Work task: Retyping the records exactly is the whole task.

START Material to process

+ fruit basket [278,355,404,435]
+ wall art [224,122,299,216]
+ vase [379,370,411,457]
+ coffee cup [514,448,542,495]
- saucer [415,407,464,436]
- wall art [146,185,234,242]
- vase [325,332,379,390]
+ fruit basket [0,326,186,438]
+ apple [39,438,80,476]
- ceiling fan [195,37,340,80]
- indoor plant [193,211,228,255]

END Material to process

Your response:
+ fruit basket [278,355,404,435]
+ wall art [224,122,299,216]
+ vase [379,370,411,457]
+ coffee cup [514,448,542,495]
- saucer [415,407,464,436]
- wall art [146,185,234,242]
- vase [325,332,379,390]
+ fruit basket [0,326,186,438]
+ apple [39,438,80,476]
- ceiling fan [195,37,340,80]
- indoor plant [193,211,228,255]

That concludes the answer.